- _수행 과제_
몬테카를로 적분에 관한 글에서 "p <- apply(x, MARGIN" 구절이 들어 있는 곳부터 시작하여 "integration (MC error)" 구절 뒤에서 끝나는 부분을 한 글자도 바꾸지 말고 다시 적으십시오.

- _검토 대상 글_
····················
Monte Carlo Integration & Variance Reduction

이형석·2022년 2월 20일

Statistical Computing (2021-2)

목록 보기

2/2

1. Simple Monte Carlo integration

m <- 10000
x <- runif(m)
theta.hat <- mean(exp(-x))

print(theta.hat)
print(-exp(-1) + 1)

2. Simple Monte Carlo integration, cont.

# or 뒤에 식으로 계산
m <- 10000
x <- runif(m, min=2, max=4)
theta.hat <- mean(exp(-x)) * 2

print(theta.hat)
print(- exp(-4) + exp(-2))

3. Monte Carlo integration, unbounded interval

x <- seq(.1, 2.5, length = 10)

m <- 10000
u <- runif(m)
cdf <- numeric(length(x))

for (i in 1:length(x)) {
		g <- x[i] * exp(-(u * x[i])^2 / 2)
		cdf[i] <- mean(g) / sqrt(2 * pi) + 0.5
} 
Phi <- pnorm(x)

print(round(rbind(x, cdf, Phi), 3))

x <- seq(.1, 2.5, length = 10)

m <- 10000
z <- rnorm(m)
dim(x) <- length(x) # apply 쓰려고 차원 지정

p <- apply(x, MARGIN = 1, FUN = function(x, z) {mean(z < x)}, z = z)
Phi <- pnorm(x)

print(round(rbind(x, p, Phi), 3))

5. Error bounds for MC integration (MC error)

x <- 2
m <- 10000
z <- rnorm(m)
g <- (z < x)  #the indicator function, 여기서 g()
v <- mean((g - mean(g))^2) / m    # sqrt(v) = MC error
# 위에서 정확하게는 mean을 쓰면 안되지만 거의 차이 없다.
cdf <- mean(g) # 추정량

# Error bounds
c(cdf, v)
c(cdf - 1.96 * sqrt(v), cdf + 1.96 * sqrt(v)) # by CLT, cdf ~ Normal Dist

6. Antithetic variables

MC.Phi <- function(x, R = 10000, antithetic = TRUE) {
		u <- runif(R/2)
		if (!antithetic) v <- runif(R/2) else
				v <- 1 - u
		u <- c(u, v)
		cdf <- numeric(length(x))
		for (i in 1:length(x)) {
				g <- x[i] * exp(-(u * x[i])^2 / 2)
				cdf[i] <- mean(g) / sqrt(2 * pi) + 0.5
		}
cdf
}

x <- seq(.1, 2.5, length=5)
Phi <- pnorm(x)
set.seed(123)
MC1 <- MC.Phi(x, anti = FALSE)
set.seed(123)
MC2 <- MC.Phi(x)
print(round(rbind(x, MC1, MC2, Phi), 5))

m <- 1000
MC1 <- MC2 <- numeric(m)
x <- 1.95
for (i in 1:m) {
		MC1[i] <- MC.Phi(x, R = 1000, anti = FALSE)
		MC2[i] <- MC.Phi(x, R = 1000)
}

print(sd(MC1)) # 0.0068
print(sd(MC2)) # 0.0004
print((var(MC1) - var(MC2))/var(MC1))

7. Control variate

m <- 10000
a <- - 12 + 6 * (exp(1) - 1)
U <- runif(m)
····················
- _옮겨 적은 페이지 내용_
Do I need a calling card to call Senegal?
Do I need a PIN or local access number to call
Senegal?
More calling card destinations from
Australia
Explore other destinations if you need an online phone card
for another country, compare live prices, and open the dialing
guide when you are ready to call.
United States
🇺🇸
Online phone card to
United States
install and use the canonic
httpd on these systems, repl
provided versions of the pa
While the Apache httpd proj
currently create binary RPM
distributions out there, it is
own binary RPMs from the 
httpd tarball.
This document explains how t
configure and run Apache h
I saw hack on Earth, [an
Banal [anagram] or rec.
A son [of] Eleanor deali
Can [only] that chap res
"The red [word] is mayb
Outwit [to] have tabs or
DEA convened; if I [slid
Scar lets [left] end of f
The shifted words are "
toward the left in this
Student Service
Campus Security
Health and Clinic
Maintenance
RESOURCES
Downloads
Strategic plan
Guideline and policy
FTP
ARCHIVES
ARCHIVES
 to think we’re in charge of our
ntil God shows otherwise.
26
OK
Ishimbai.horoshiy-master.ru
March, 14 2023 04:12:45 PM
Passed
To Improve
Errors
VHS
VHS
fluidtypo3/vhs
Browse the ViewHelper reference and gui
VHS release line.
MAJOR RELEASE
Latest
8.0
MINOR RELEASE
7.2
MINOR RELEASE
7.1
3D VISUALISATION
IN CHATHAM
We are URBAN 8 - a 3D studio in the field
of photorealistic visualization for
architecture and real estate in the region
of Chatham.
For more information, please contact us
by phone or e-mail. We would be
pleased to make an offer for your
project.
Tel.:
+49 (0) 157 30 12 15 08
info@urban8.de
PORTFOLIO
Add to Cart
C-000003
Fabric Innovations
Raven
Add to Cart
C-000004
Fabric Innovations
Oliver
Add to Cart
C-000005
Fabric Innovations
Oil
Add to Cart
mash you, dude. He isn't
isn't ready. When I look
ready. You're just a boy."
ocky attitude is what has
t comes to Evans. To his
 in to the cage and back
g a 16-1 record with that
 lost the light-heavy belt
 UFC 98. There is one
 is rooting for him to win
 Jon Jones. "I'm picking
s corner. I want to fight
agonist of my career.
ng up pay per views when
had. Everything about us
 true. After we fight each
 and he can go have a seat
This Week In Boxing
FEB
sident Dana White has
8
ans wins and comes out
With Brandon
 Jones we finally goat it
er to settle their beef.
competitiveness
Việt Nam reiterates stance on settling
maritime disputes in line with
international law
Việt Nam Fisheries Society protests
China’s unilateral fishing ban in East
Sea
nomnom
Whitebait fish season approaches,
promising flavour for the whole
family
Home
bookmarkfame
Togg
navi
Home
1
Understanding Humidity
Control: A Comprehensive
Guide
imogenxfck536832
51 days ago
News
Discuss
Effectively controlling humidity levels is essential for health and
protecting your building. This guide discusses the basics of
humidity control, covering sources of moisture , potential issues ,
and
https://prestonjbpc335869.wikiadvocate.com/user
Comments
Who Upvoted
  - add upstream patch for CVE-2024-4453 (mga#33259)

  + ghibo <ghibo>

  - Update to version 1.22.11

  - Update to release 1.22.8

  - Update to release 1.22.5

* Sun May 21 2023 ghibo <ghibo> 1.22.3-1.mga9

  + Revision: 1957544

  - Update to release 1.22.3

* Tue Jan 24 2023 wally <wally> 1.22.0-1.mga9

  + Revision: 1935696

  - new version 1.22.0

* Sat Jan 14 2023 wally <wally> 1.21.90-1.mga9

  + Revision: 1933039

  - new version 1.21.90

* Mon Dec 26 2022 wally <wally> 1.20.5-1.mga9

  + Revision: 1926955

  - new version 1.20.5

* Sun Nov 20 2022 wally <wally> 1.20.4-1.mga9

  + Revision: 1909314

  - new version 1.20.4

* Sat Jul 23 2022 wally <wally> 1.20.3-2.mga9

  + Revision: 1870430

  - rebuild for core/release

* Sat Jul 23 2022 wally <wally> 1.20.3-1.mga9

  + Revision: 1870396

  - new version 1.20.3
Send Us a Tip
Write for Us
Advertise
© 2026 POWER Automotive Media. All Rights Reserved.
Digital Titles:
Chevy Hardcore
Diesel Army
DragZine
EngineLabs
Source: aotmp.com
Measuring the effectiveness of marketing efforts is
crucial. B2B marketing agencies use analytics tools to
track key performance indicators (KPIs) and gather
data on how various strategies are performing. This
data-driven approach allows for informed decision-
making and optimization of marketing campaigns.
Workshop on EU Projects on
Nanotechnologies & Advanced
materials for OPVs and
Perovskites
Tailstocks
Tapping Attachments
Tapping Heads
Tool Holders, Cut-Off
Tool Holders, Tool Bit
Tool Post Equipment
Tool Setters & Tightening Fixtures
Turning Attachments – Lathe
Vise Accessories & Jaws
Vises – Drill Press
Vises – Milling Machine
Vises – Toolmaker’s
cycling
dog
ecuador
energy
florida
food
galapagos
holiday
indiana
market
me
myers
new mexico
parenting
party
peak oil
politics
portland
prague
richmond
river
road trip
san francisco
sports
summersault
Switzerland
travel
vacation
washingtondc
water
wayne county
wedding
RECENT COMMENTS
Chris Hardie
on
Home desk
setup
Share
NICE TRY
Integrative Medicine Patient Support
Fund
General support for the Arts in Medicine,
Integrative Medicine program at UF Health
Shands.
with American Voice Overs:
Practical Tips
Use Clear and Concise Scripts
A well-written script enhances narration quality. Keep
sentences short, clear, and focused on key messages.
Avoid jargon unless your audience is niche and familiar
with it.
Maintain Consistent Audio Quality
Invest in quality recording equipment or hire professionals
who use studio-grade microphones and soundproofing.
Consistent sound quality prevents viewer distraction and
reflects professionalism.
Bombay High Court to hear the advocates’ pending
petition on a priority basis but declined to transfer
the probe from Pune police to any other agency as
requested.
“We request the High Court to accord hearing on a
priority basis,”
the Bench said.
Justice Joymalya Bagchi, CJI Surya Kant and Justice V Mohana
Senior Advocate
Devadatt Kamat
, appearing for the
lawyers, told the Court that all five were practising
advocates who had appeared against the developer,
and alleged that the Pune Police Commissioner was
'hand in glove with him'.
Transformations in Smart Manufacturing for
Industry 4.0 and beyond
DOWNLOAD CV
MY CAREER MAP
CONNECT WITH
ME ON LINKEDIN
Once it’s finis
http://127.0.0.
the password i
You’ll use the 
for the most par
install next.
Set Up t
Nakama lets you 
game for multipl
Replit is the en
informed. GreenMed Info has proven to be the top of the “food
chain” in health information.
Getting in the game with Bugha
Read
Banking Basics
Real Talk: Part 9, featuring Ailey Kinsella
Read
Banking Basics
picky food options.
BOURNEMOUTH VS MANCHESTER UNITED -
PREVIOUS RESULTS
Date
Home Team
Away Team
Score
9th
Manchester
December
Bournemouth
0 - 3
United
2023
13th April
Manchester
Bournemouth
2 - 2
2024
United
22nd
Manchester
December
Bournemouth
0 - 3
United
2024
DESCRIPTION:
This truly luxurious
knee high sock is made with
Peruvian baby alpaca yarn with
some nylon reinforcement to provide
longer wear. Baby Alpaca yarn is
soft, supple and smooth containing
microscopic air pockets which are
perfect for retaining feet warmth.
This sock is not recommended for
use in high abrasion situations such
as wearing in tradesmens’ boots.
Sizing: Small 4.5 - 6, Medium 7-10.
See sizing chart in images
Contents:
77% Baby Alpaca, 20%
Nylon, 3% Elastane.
····················
- _답변_
p <- apply(x, MARGIN = 1, FUN = function(x, z) {mean(z < x)}, z = z)
Phi <- pnorm(x)

print(round(rbind(x, p, Phi), 3))

5. Error bounds for MC integration (MC error)